A novel method for detecting striatal hypoperfusion in Parkinson disease ‐Saturated Iron oxide Nanoparticle Contrast (SINC) MRI (LB79)

Abstract

Striatal dopaminergic denervation is a major characteristic of Parkinson’s disease (PD). Such neuronal damage may lead to disrupted perfusion that reflects changes in regional metabolism and neural activity. Current imaging findings regarding striatal perfusion alterations in PD remain inconclusive. The present study proposed a new perfusion weighted MRI technique that takes advantage of saturated iron oxide nanoparticle contrast (SINC) to estimate cerebral blood flow (CBF), cerebral blood volume (CBV) , and the mean transit time (MTT) in a PD rat model induced by 6‐hydroxydopamine. This SINC‐MRI method uses a high dose of iron oxide nanoparticles (IRON) for inducing signal changes on gradient echo T2* images acquired repeatedly over 60 time frames. As soon as IRON is injected, the signal decreases rapidly from a baseline to an undershoot, and then reaches a saturated steady state. CBV is represented directly by ΔR2* between the baseline and the steady state. Moreover, the derivative of the measured signal changes was modeled as the delta function of impulse response by fitting pixelwisely the signal‐to‐time curve using the piecewise Hermite polynomial function.

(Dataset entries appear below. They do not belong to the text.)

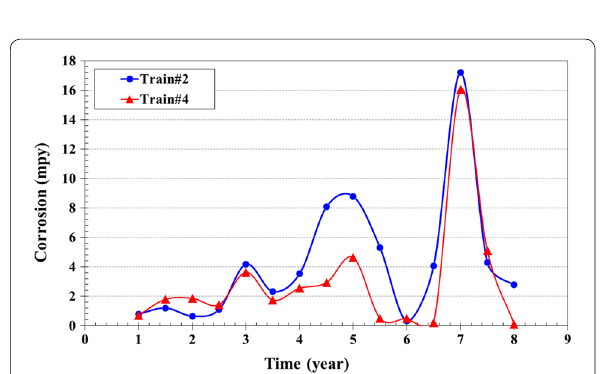
Fig. 10 The corrosion rate of regenerator of MDEA unit trains #2 and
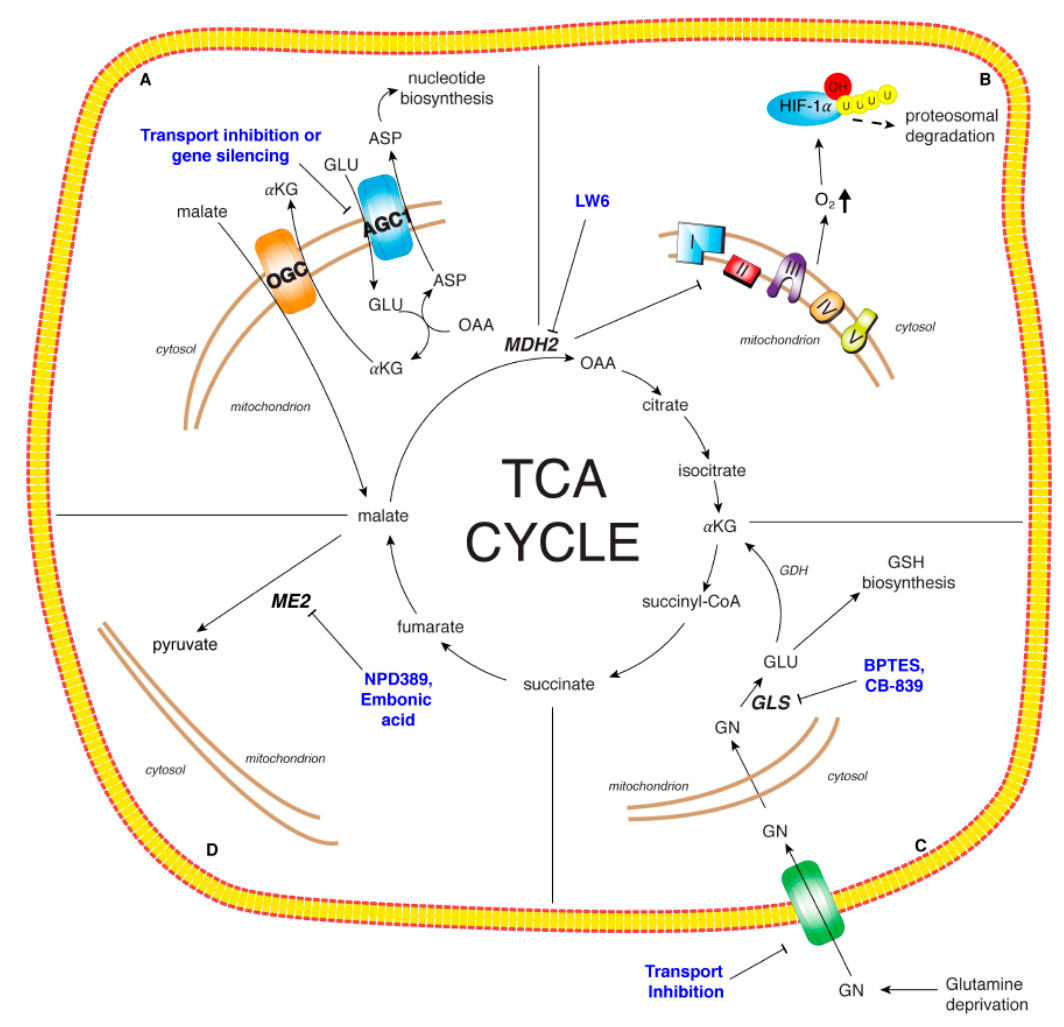
Figure 3. Therapeutic targets of TCA cycle and related enzymes. Panel A: The malate / aspartate shuttle essential for the maintenance of the REDOX state of cancer cell. The specific up-regulation of AGC1 in HCC may by targeted through gene silencing or specific protein transport inhibitors. Panel B: Malate dehydrogenase isoform 2 (MDH2): LW6, an aryloxyacetylamino benzoic acid analog, was identified as MDH2 inhibitor leading to TCA cycle impairment, mitochondrial respiration decrease and oxygen concentration increase which in turn induces HIF-1 α degradation. Panel C: Glutamine metabolism critical for cancer cell growth and proliferation. The modulation of glutamine metabolism has been proposed via glutamine deprivation, transport inhibition, reduction of glutamine metabolic enzyme activities. BPTES and CB-839 represent two promising inhibitors of GLS. Panel D: Malic enzyme isoform 2 (ME2): NPD389 and embonic acid are non-competitive inhibitors of ME2. ME2 inhibition could impair cancer cell proliferation and growth.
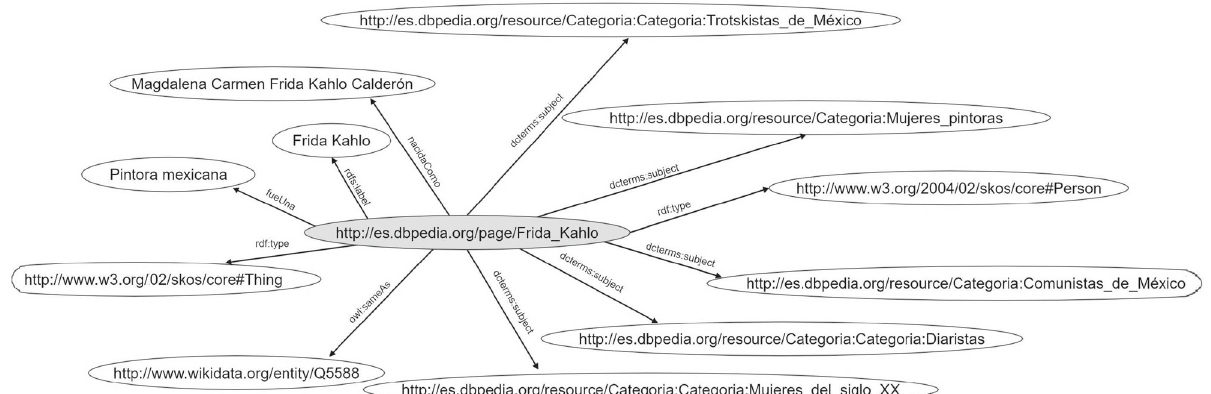
Fig. 4 The constructed KG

The modeled signal was then deconvoluted through a local arterial input function to obtain the tissue concentration of the contrast agent so as to estimate CBF and MTT. Our results showed that, in the lesioned striatum, there were consistent decreases in the CBV and CBF by approximately 4‐7% as compared to the intact striatum. Importantly, this difference was not found by conventional dynamic susceptibility contrast MRI method. SINC‐MRI appears as a reliable and sensitive approach in detecting subtle perfusion changes.